You're going to have to approach this with integration by parts. You'll wind up doing two rounds of it to reduce the y^2 down to a constant.
The formula for integration by parts is:
∫u*dv = u*v - ∫v*du
Your term y^2 * sin(4y) will be your u*dv
It's best to declare y^2 as your u, since it's power will reduce as you differentiate it.
Since sin and cos just oscillate back and forth between each other with integrals, it'll be easy to evaluate.
Keep a very close eye on your signs and parentheses when performing this method. It's very easy to lose track of a negative or forget to distribute it.
u1 = y^2
du1 = 2y dy
dv1 = sin(4y)
v1 = -cos(4y)/4
So,
∫y^2*sin(4y) = y^2*(-cos(4y)/4) - ∫(-cos(4y)/4)*(2y) dy
= -y^2/4 * cos(4y) + 1/2 ∫y*cos(4y) dy
Your integral on the right will have to be evaluated by parts again.

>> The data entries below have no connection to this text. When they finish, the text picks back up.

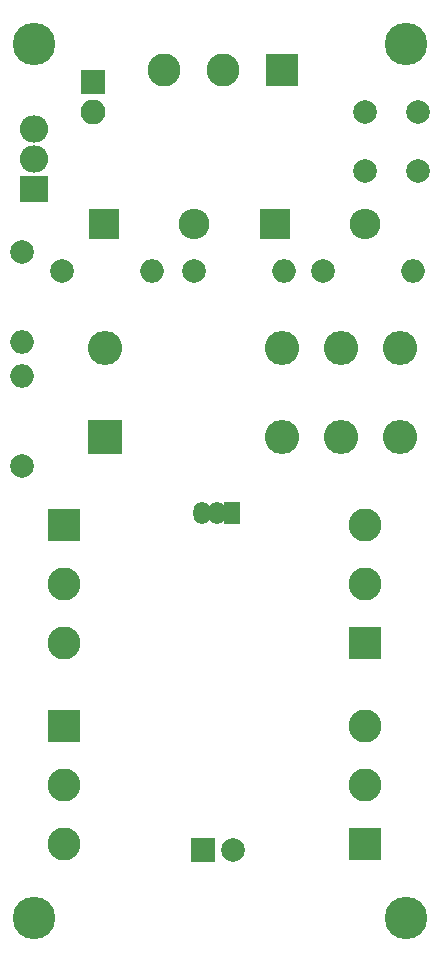
<source format=gbr>
G04 #@! TF.GenerationSoftware,KiCad,Pcbnew,(5.0.0)*
G04 #@! TF.CreationDate,2018-11-09T21:51:42+01:00*
G04 #@! TF.ProjectId,PSUCompanion,505355436F6D70616E696F6E2E6B6963,rev?*
G04 #@! TF.SameCoordinates,Original*
G04 #@! TF.FileFunction,Soldermask,Bot*
G04 #@! TF.FilePolarity,Negative*
%FSLAX46Y46*%
G04 Gerber Fmt 4.6, Leading zero omitted, Abs format (unit mm)*
G04 Created by KiCad (PCBNEW (5.0.0)) date 11/09/18 21:51:42*
%MOMM*%
%LPD*%
G01*
G04 APERTURE LIST*
%ADD10C,2.000000*%
%ADD11O,2.000000X2.000000*%
%ADD12C,2.800000*%
%ADD13R,2.800000X2.800000*%
%ADD14R,2.400000X2.305000*%
%ADD15O,2.400000X2.305000*%
%ADD16R,2.900000X2.900000*%
%ADD17O,2.900000X2.900000*%
%ADD18R,2.000000X2.000000*%
%ADD19C,3.600000*%
%ADD20O,1.450000X1.900000*%
%ADD21R,1.450000X1.900000*%
%ADD22R,2.600000X2.600000*%
%ADD23O,2.600000X2.600000*%
%ADD24R,2.100000X2.100000*%
%ADD25O,2.100000X2.100000*%
G04 APERTURE END LIST*
D10*
G04 #@! TO.C,R3*
X23380000Y-40000000D03*
D11*
X31000000Y-40000000D03*
G04 #@! TD*
G04 #@! TO.C,R2*
X20000000Y-46000000D03*
D10*
X20000000Y-38380000D03*
G04 #@! TD*
D12*
G04 #@! TO.C,J3*
X23500000Y-88500000D03*
X23500000Y-83500000D03*
D13*
X23500000Y-78500000D03*
G04 #@! TD*
D14*
G04 #@! TO.C,U1*
X21000000Y-33080000D03*
D15*
X21000000Y-30540000D03*
X21000000Y-28000000D03*
G04 #@! TD*
D12*
G04 #@! TO.C,J2*
X23500000Y-71500000D03*
X23500000Y-66500000D03*
D13*
X23500000Y-61500000D03*
G04 #@! TD*
D12*
G04 #@! TO.C,J4*
X49000000Y-61500000D03*
X49000000Y-66500000D03*
D13*
X49000000Y-71500000D03*
G04 #@! TD*
D12*
G04 #@! TO.C,J5*
X49000000Y-78500000D03*
X49000000Y-83500000D03*
D13*
X49000000Y-88500000D03*
G04 #@! TD*
D12*
G04 #@! TO.C,J1*
X32000000Y-23000000D03*
X37000000Y-23000000D03*
D13*
X42000000Y-23000000D03*
G04 #@! TD*
D16*
G04 #@! TO.C,RL1*
X27000000Y-54000000D03*
D17*
X42000000Y-54000000D03*
X47000000Y-54000000D03*
X52000000Y-54000000D03*
X52000000Y-46500000D03*
X47000000Y-46500000D03*
X42000000Y-46500000D03*
X27000000Y-46500000D03*
G04 #@! TD*
D18*
G04 #@! TO.C,C3*
X35300000Y-89000000D03*
D10*
X37800000Y-89000000D03*
G04 #@! TD*
D19*
G04 #@! TO.C,MH1*
X21000000Y-20750000D03*
G04 #@! TD*
G04 #@! TO.C,MH2*
X52500000Y-20750000D03*
G04 #@! TD*
G04 #@! TO.C,MH3*
X21000000Y-94750000D03*
G04 #@! TD*
G04 #@! TO.C,MH4*
X52500000Y-94750000D03*
G04 #@! TD*
D20*
G04 #@! TO.C,Q1*
X36500000Y-60500000D03*
X35230000Y-60500000D03*
D21*
X37770000Y-60500000D03*
G04 #@! TD*
D10*
G04 #@! TO.C,C1*
X49000000Y-31500000D03*
X49000000Y-26500000D03*
G04 #@! TD*
G04 #@! TO.C,C2*
X53500000Y-26500000D03*
X53500000Y-31500000D03*
G04 #@! TD*
D22*
G04 #@! TO.C,D1*
X26880000Y-36000000D03*
D23*
X34500000Y-36000000D03*
G04 #@! TD*
G04 #@! TO.C,D2*
X49000000Y-36000000D03*
D22*
X41380000Y-36000000D03*
G04 #@! TD*
D11*
G04 #@! TO.C,R1*
X20000000Y-48880000D03*
D10*
X20000000Y-56500000D03*
G04 #@! TD*
G04 #@! TO.C,R4*
X34500000Y-40000000D03*
D11*
X42120000Y-40000000D03*
G04 #@! TD*
D10*
G04 #@! TO.C,R5*
X45500000Y-40000000D03*
D11*
X53120000Y-40000000D03*
G04 #@! TD*
D24*
G04 #@! TO.C,J6*
X26000000Y-24000000D03*
D25*
X26000000Y-26540000D03*
G04 #@! TD*
M02*

</source>
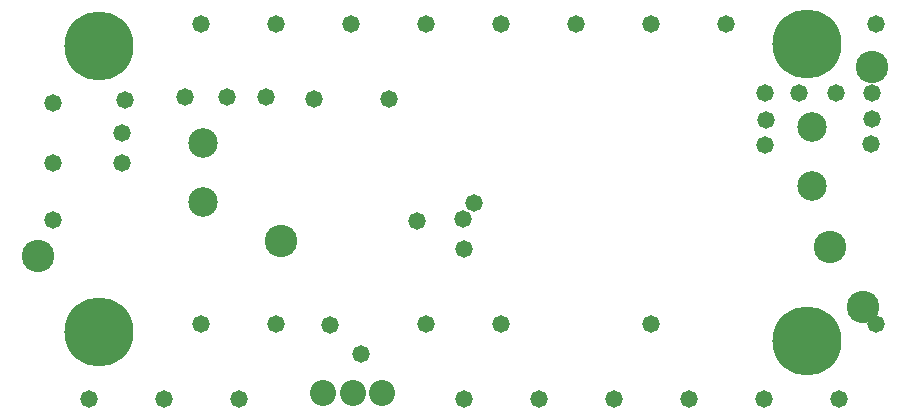
<source format=gbs>
G04*
G04 #@! TF.GenerationSoftware,Altium Limited,Altium Designer,23.5.1 (21)*
G04*
G04 Layer_Color=16711935*
%FSLAX25Y25*%
%MOIN*%
G70*
G04*
G04 #@! TF.SameCoordinates,F2DA617C-CCEF-44E5-B4ED-05EE2DC053E7*
G04*
G04*
G04 #@! TF.FilePolarity,Negative*
G04*
G01*
G75*
%ADD37C,0.08674*%
%ADD38C,0.09855*%
%ADD40C,0.10800*%
%ADD41C,0.05800*%
%ADD61C,0.23032*%
D37*
X104192Y9174D02*
D03*
X114035D02*
D03*
X123877D02*
D03*
D38*
X267000Y97843D02*
D03*
Y78158D02*
D03*
X64000Y73000D02*
D03*
Y92685D02*
D03*
D40*
X9000Y55000D02*
D03*
X90000Y60000D02*
D03*
X287000Y118000D02*
D03*
X273000Y58000D02*
D03*
X284000Y38000D02*
D03*
D41*
X135303Y66711D02*
D03*
X154400Y72758D02*
D03*
X150700Y67357D02*
D03*
X275200Y109200D02*
D03*
X262600D02*
D03*
X287100Y100700D02*
D03*
X286700Y92400D02*
D03*
X251600Y100200D02*
D03*
X251500Y91900D02*
D03*
X286928Y109202D02*
D03*
X251494D02*
D03*
X106400Y32100D02*
D03*
X116700Y22400D02*
D03*
X14000Y106000D02*
D03*
Y86000D02*
D03*
Y67000D02*
D03*
X37000Y86000D02*
D03*
Y96000D02*
D03*
X85000Y108000D02*
D03*
X72000D02*
D03*
X58000D02*
D03*
X38000Y107000D02*
D03*
X288500Y132158D02*
D03*
Y32157D02*
D03*
X276000Y7158D02*
D03*
X251000D02*
D03*
X238500Y132158D02*
D03*
X226000Y7158D02*
D03*
X213500Y132158D02*
D03*
Y32157D02*
D03*
X201000Y7158D02*
D03*
X188500Y132158D02*
D03*
X176000Y7158D02*
D03*
X163500Y132158D02*
D03*
X151000Y57157D02*
D03*
X163500Y32157D02*
D03*
X151000Y7158D02*
D03*
X138500Y132158D02*
D03*
X126000Y107158D02*
D03*
X138500Y32157D02*
D03*
X113500Y132158D02*
D03*
X101000Y107158D02*
D03*
X88500Y132158D02*
D03*
Y32157D02*
D03*
X76000Y7158D02*
D03*
X63500Y132158D02*
D03*
Y32157D02*
D03*
X51000Y7158D02*
D03*
X26000D02*
D03*
D61*
X29528Y29528D02*
D03*
X265472Y125472D02*
D03*
Y26528D02*
D03*
X29252Y124953D02*
D03*
M02*

</source>
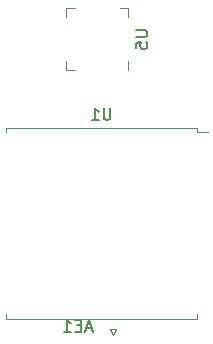
<source format=gbr>
%TF.GenerationSoftware,KiCad,Pcbnew,(6.0.2)*%
%TF.CreationDate,2022-06-15T17:14:16+10:00*%
%TF.ProjectId,RFM95_Serial_Converter_PCB,52464d39-355f-4536-9572-69616c5f436f,rev?*%
%TF.SameCoordinates,Original*%
%TF.FileFunction,Legend,Bot*%
%TF.FilePolarity,Positive*%
%FSLAX46Y46*%
G04 Gerber Fmt 4.6, Leading zero omitted, Abs format (unit mm)*
G04 Created by KiCad (PCBNEW (6.0.2)) date 2022-06-15 17:14:16*
%MOMM*%
%LPD*%
G01*
G04 APERTURE LIST*
%ADD10C,0.150000*%
%ADD11C,0.120000*%
G04 APERTURE END LIST*
D10*
%TO.C,U5*%
X78233180Y-55270495D02*
X79042704Y-55270495D01*
X79137942Y-55318114D01*
X79185561Y-55365733D01*
X79233180Y-55460971D01*
X79233180Y-55651447D01*
X79185561Y-55746685D01*
X79137942Y-55794304D01*
X79042704Y-55841923D01*
X78233180Y-55841923D01*
X78233180Y-56794304D02*
X78233180Y-56318114D01*
X78709371Y-56270495D01*
X78661752Y-56318114D01*
X78614133Y-56413352D01*
X78614133Y-56651447D01*
X78661752Y-56746685D01*
X78709371Y-56794304D01*
X78804609Y-56841923D01*
X79042704Y-56841923D01*
X79137942Y-56794304D01*
X79185561Y-56746685D01*
X79233180Y-56651447D01*
X79233180Y-56413352D01*
X79185561Y-56318114D01*
X79137942Y-56270495D01*
%TO.C,AE1*%
X74493666Y-80506166D02*
X74017476Y-80506166D01*
X74588904Y-80791880D02*
X74255571Y-79791880D01*
X73922238Y-80791880D01*
X73588904Y-80268071D02*
X73255571Y-80268071D01*
X73112714Y-80791880D02*
X73588904Y-80791880D01*
X73588904Y-79791880D01*
X73112714Y-79791880D01*
X72160333Y-80791880D02*
X72731761Y-80791880D01*
X72446047Y-80791880D02*
X72446047Y-79791880D01*
X72541285Y-79934738D01*
X72636523Y-80029976D01*
X72731761Y-80077595D01*
%TO.C,U1*%
X76098304Y-61880380D02*
X76098304Y-62689904D01*
X76050685Y-62785142D01*
X76003066Y-62832761D01*
X75907828Y-62880380D01*
X75717352Y-62880380D01*
X75622114Y-62832761D01*
X75574495Y-62785142D01*
X75526876Y-62689904D01*
X75526876Y-61880380D01*
X74526876Y-62880380D02*
X75098304Y-62880380D01*
X74812590Y-62880380D02*
X74812590Y-61880380D01*
X74907828Y-62023238D01*
X75003066Y-62118476D01*
X75098304Y-62166095D01*
D11*
%TO.C,U5*%
X77590800Y-57917400D02*
X77590800Y-58642400D01*
X72370800Y-58642400D02*
X73095800Y-58642400D01*
X77590800Y-53422400D02*
X76865800Y-53422400D01*
X77590800Y-54147400D02*
X77590800Y-53422400D01*
X72370800Y-54147400D02*
X72370800Y-53422400D01*
X72370800Y-57917400D02*
X72370800Y-58642400D01*
X72370800Y-53422400D02*
X73095800Y-53422400D01*
%TO.C,AE1*%
X76327000Y-81089500D02*
X76077000Y-80589500D01*
X76577000Y-80589500D02*
X76327000Y-81089500D01*
X76077000Y-80589500D02*
X76577000Y-80589500D01*
%TO.C,U1*%
X67236400Y-63528000D02*
X67236400Y-63928000D01*
X67236400Y-79728000D02*
X67236400Y-79328000D01*
X83436400Y-79328000D02*
X83436400Y-79728000D01*
X83436400Y-63878000D02*
X84336400Y-63878000D01*
X83436400Y-63528000D02*
X67236400Y-63528000D01*
X83436400Y-63528000D02*
X83436400Y-63878000D01*
X83436400Y-79728000D02*
X67236400Y-79728000D01*
%TD*%
M02*

</source>
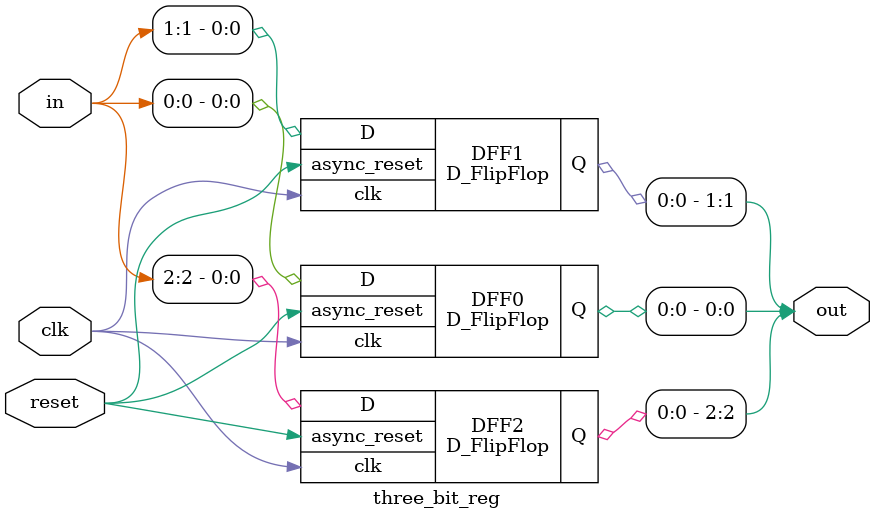
<source format=v>
/* Module Properties:
 @author Stylianos Tsarsitalidis
 - Uses 3 D-flip-flops.
 - Each D Flip Flop can be reset asynchronously.
 - All sequential modules have non-blocking assignment (Verilog)!
 - A simple register module.
 */

// Positive edge D flip flop with Asynchronous Reset @High
module D_FlipFlop(input D, // Data input
		  input      clk, // clock input
		  input      async_reset, // asynchronous reset @High
		  output reg Q // Q output
		  );

    always @(posedge clk or posedge async_reset)
      begin
	  if(async_reset==1'b1)
	    Q <= 1'b0;
	  else
	    Q <= D;
      end
endmodule

// The three bit register.
module three_bit_reg( input clk,
		      input 	   reset,
		      input [2:0]  in,
		      output [2:0] out
		      );

	wire [2:0]  _in;

    D_FlipFlop DFF0(in[0], clk, reset, out[0]);
    D_FlipFlop DFF1(in[1], clk, reset, out[1]);
    D_FlipFlop DFF2(in[2], clk, reset, out[2]);

endmodule //three_bit_reg

</source>
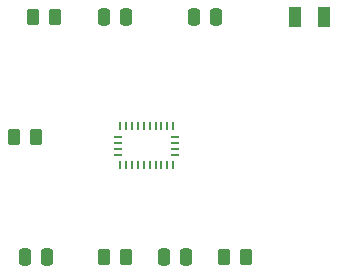
<source format=gbr>
%TF.GenerationSoftware,KiCad,Pcbnew,7.0.7*%
%TF.CreationDate,2023-10-19T21:28:01-04:00*%
%TF.ProjectId,BNO055,424e4f30-3535-42e6-9b69-6361645f7063,rev?*%
%TF.SameCoordinates,Original*%
%TF.FileFunction,Paste,Top*%
%TF.FilePolarity,Positive*%
%FSLAX46Y46*%
G04 Gerber Fmt 4.6, Leading zero omitted, Abs format (unit mm)*
G04 Created by KiCad (PCBNEW 7.0.7) date 2023-10-19 21:28:01*
%MOMM*%
%LPD*%
G01*
G04 APERTURE LIST*
G04 Aperture macros list*
%AMRoundRect*
0 Rectangle with rounded corners*
0 $1 Rounding radius*
0 $2 $3 $4 $5 $6 $7 $8 $9 X,Y pos of 4 corners*
0 Add a 4 corners polygon primitive as box body*
4,1,4,$2,$3,$4,$5,$6,$7,$8,$9,$2,$3,0*
0 Add four circle primitives for the rounded corners*
1,1,$1+$1,$2,$3*
1,1,$1+$1,$4,$5*
1,1,$1+$1,$6,$7*
1,1,$1+$1,$8,$9*
0 Add four rect primitives between the rounded corners*
20,1,$1+$1,$2,$3,$4,$5,0*
20,1,$1+$1,$4,$5,$6,$7,0*
20,1,$1+$1,$6,$7,$8,$9,0*
20,1,$1+$1,$8,$9,$2,$3,0*%
G04 Aperture macros list end*
%ADD10RoundRect,0.250000X0.250000X0.475000X-0.250000X0.475000X-0.250000X-0.475000X0.250000X-0.475000X0*%
%ADD11RoundRect,0.250000X0.262500X0.450000X-0.262500X0.450000X-0.262500X-0.450000X0.262500X-0.450000X0*%
%ADD12RoundRect,0.250000X-0.262500X-0.450000X0.262500X-0.450000X0.262500X0.450000X-0.262500X0.450000X0*%
%ADD13R,1.000000X1.800000*%
%ADD14R,0.254000X0.675000*%
%ADD15R,0.675000X0.254000*%
G04 APERTURE END LIST*
D10*
%TO.C,C3*%
X143190000Y-86360000D03*
X141290000Y-86360000D03*
%TD*%
D11*
%TO.C,R4*%
X135532500Y-96520000D03*
X133707500Y-96520000D03*
%TD*%
%TO.C,R2*%
X137160000Y-86360000D03*
X135335000Y-86360000D03*
%TD*%
D12*
%TO.C,R3*%
X151487500Y-106680000D03*
X153312500Y-106680000D03*
%TD*%
D13*
%TO.C,Y1*%
X159980000Y-86360000D03*
X157480000Y-86360000D03*
%TD*%
D10*
%TO.C,C4*%
X136520000Y-106680000D03*
X134620000Y-106680000D03*
%TD*%
%TO.C,C2*%
X148270000Y-106680000D03*
X146370000Y-106680000D03*
%TD*%
%TO.C,C1*%
X150810000Y-86360000D03*
X148910000Y-86360000D03*
%TD*%
D14*
%TO.C,U1*%
X142682500Y-95607500D03*
D15*
X142545000Y-96520000D03*
X142545000Y-97020000D03*
X142545000Y-97520000D03*
X142545000Y-98020000D03*
D14*
X142682500Y-98932500D03*
X143182500Y-98932500D03*
X143682500Y-98932500D03*
X144182500Y-98932500D03*
X144682500Y-98932500D03*
X145182500Y-98932500D03*
X145682500Y-98932500D03*
X146182500Y-98932500D03*
X146682500Y-98932500D03*
X147182500Y-98932500D03*
D15*
X147320000Y-98020000D03*
X147320000Y-97520000D03*
X147320000Y-97020000D03*
X147320000Y-96520000D03*
D14*
X147182500Y-95607500D03*
X146682500Y-95607500D03*
X146182500Y-95607500D03*
X145682500Y-95607500D03*
X145182500Y-95607500D03*
X144682500Y-95607500D03*
X144182500Y-95607500D03*
X143682500Y-95607500D03*
X143182500Y-95607500D03*
%TD*%
D11*
%TO.C,R1*%
X143152500Y-106680000D03*
X141327500Y-106680000D03*
%TD*%
M02*

</source>
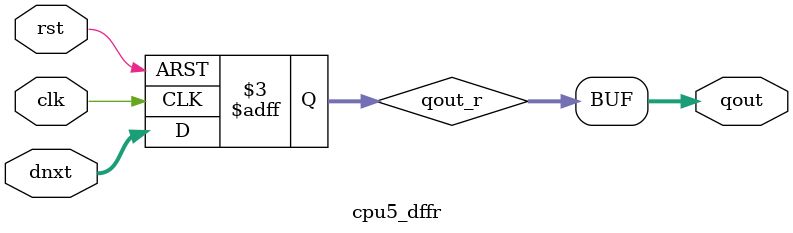
<source format=v>
`include "defines.v"


module cpu5_dffl # ( parameter DW = 32) (
	input  lden,
	input  [DW-1:0] dnxt,
	output [DW-1:0] qout,
	input  clk
);
	reg [DW-1:0] qout_r;
	
	always @(posedge clk)
	begin : dffl_proc
		if (lden == 1'b1)
			qout_r <= #1 dnxt;
	end
	
	assign qout = qout_r;

endmodule

module cpu5_dfflr # ( parameter DW = 32) (
	input  lden,
	input  [DW-1:0] dnxt,
	output [DW-1:0] qout,
	input  clk,
	input  rst
);
	reg [DW-1:0] qout_r;
	
	always @(posedge clk or posedge rst)
	begin : dffl_proc
		if (rst == 1'b1)
			qout_r <= {DW{1'b0}};
		else if (lden == 1'b1)
			qout_r <= #1 dnxt;
	end
	
	assign qout = qout_r;

endmodule

module cpu5_dffr # (parameter DW = 32) (
	input  [DW-1:0] dnxt,
	output [DW-1:0] qout,
	
	input  clk,
	input  rst
);

reg [DW-1:0] qout_r;

always @(posedge clk or posedge rst)
begin : DFFR_PROC
	if (rst == 1'b1)
		qout_r <= {DW{1'b0}};
	else
		qout_r <= #1 dnxt;
end

assign qout = qout_r;

endmodule

</source>
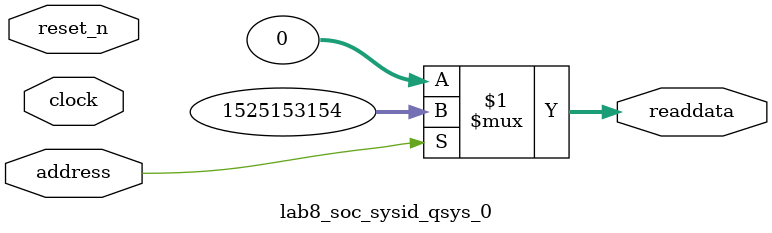
<source format=v>

`timescale 1ns / 1ps
// synthesis translate_on

// turn off superfluous verilog processor warnings 
// altera message_level Level1 
// altera message_off 10034 10035 10036 10037 10230 10240 10030 

module lab8_soc_sysid_qsys_0 (
               // inputs:
                address,
                clock,
                reset_n,

               // outputs:
                readdata
             )
;

  output  [ 31: 0] readdata;
  input            address;
  input            clock;
  input            reset_n;

  wire    [ 31: 0] readdata;
  //control_slave, which is an e_avalon_slave
  assign readdata = address ? 1525153154 : 0;

endmodule




</source>
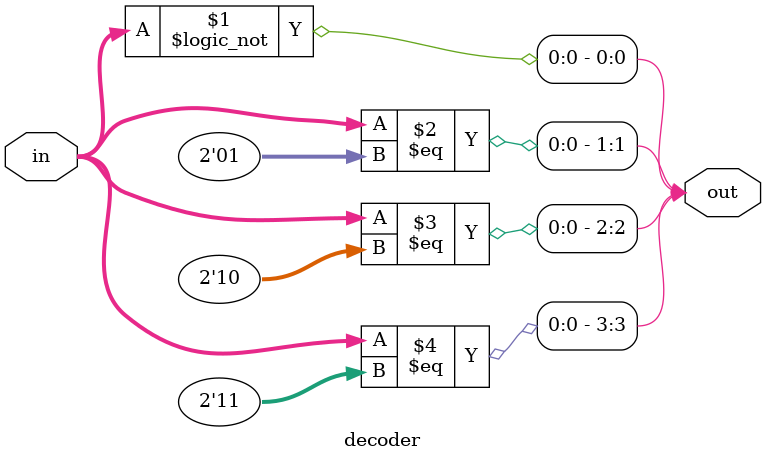
<source format=v>
`default_nettype wire
module decoder #(
parameter WIDTH = 2
) (
input [WIDTH-1:0] in,
output [(2**WIDTH)-1:0] out
);

genvar i;
generate for (i=0; i<(2**WIDTH); i=i+1) begin : gen_for_dec
assign out[i] = (in == i);
end endgenerate

endmodule
</source>
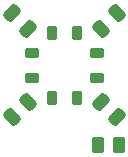
<source format=gbr>
%TF.GenerationSoftware,KiCad,Pcbnew,7.0.5+dfsg-2*%
%TF.CreationDate,2023-08-15T21:55:21+02:00*%
%TF.ProjectId,022-lumped-quadrature-coupler,3032322d-6c75-46d7-9065-642d71756164,1*%
%TF.SameCoordinates,Original*%
%TF.FileFunction,Paste,Top*%
%TF.FilePolarity,Positive*%
%FSLAX46Y46*%
G04 Gerber Fmt 4.6, Leading zero omitted, Abs format (unit mm)*
G04 Created by KiCad (PCBNEW 7.0.5+dfsg-2) date 2023-08-15 21:55:21*
%MOMM*%
%LPD*%
G01*
G04 APERTURE LIST*
G04 Aperture macros list*
%AMRoundRect*
0 Rectangle with rounded corners*
0 $1 Rounding radius*
0 $2 $3 $4 $5 $6 $7 $8 $9 X,Y pos of 4 corners*
0 Add a 4 corners polygon primitive as box body*
4,1,4,$2,$3,$4,$5,$6,$7,$8,$9,$2,$3,0*
0 Add four circle primitives for the rounded corners*
1,1,$1+$1,$2,$3*
1,1,$1+$1,$4,$5*
1,1,$1+$1,$6,$7*
1,1,$1+$1,$8,$9*
0 Add four rect primitives between the rounded corners*
20,1,$1+$1,$2,$3,$4,$5,0*
20,1,$1+$1,$4,$5,$6,$7,0*
20,1,$1+$1,$6,$7,$8,$9,0*
20,1,$1+$1,$8,$9,$2,$3,0*%
G04 Aperture macros list end*
%ADD10RoundRect,0.250000X0.262500X0.450000X-0.262500X0.450000X-0.262500X-0.450000X0.262500X-0.450000X0*%
%ADD11RoundRect,0.218750X0.381250X-0.218750X0.381250X0.218750X-0.381250X0.218750X-0.381250X-0.218750X0*%
%ADD12RoundRect,0.218750X-0.218750X-0.381250X0.218750X-0.381250X0.218750X0.381250X-0.218750X0.381250X0*%
%ADD13RoundRect,0.250000X0.159099X-0.512652X0.512652X-0.159099X-0.159099X0.512652X-0.512652X0.159099X0*%
%ADD14RoundRect,0.250000X-0.512652X-0.159099X-0.159099X-0.512652X0.512652X0.159099X0.159099X0.512652X0*%
G04 APERTURE END LIST*
D10*
%TO.C,R1*%
X152162500Y-83000000D03*
X150337500Y-83000000D03*
%TD*%
D11*
%TO.C,L4*%
X150250000Y-77312500D03*
X150250000Y-75187500D03*
%TD*%
%TO.C,L3*%
X144750000Y-75187500D03*
X144750000Y-77312500D03*
%TD*%
D12*
%TO.C,L2*%
X146437500Y-73500000D03*
X148562500Y-73500000D03*
%TD*%
%TO.C,L1*%
X146437500Y-79000000D03*
X148562500Y-79000000D03*
%TD*%
D13*
%TO.C,C4*%
X143078249Y-80671751D03*
X144421751Y-79328249D03*
%TD*%
D14*
%TO.C,C3*%
X143078249Y-71828249D03*
X144421751Y-73171751D03*
%TD*%
D13*
%TO.C,C2*%
X150578249Y-73171751D03*
X151921751Y-71828249D03*
%TD*%
D14*
%TO.C,C1*%
X150578249Y-79328249D03*
X151921751Y-80671751D03*
%TD*%
M02*

</source>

We'll take the same approach as last time, declaring y as your u in order to reduce its power. cos(4y) will be our dv.
u2 = y
du2 = 1*dy
dv2 = cos(4y)
v2 = sin(4y)/4
∫y*cos(4y) dy = y*sin(4y)/4 - ∫sin(4y)/4*1dy
= y/4*sin(4y) - 1/4*∫sin(4y) dy
Your integral on the right is now really simple to evaluate.
∫y*cos(4y) dy = y/4*sin(4y) - 1/4*(-cos(4y)/4)
= y/4*sin(4y) + 1/16*cos(4y)
So altogether, we have from our first round of integrating by parts that:
∫y^2*sin(4y) = -y^2/4 * cos(4y) + 1/2 ∫y*cos(4y) dy
and from our second round that:
∫y*cos(4y) dy = y/4*sin(4y) + 1/16*cos(4y)
So, substituting:
∫y^2*sin(4y) = -y^2/4 * cos(4y) + 1/2 (y/4*sin(4y) + 1/16*cos(4y))
= -y^2/4 * cos(4y) + y/8*sin(4y) + 1/32*cos(4y)
So your final answer will be (don't forget the + C):
∫y^2*sin(4y) = -y^2/4 * cos(4y) + y/8*sin(4y) + 1/32*cos(4y) + C
Hope this helps.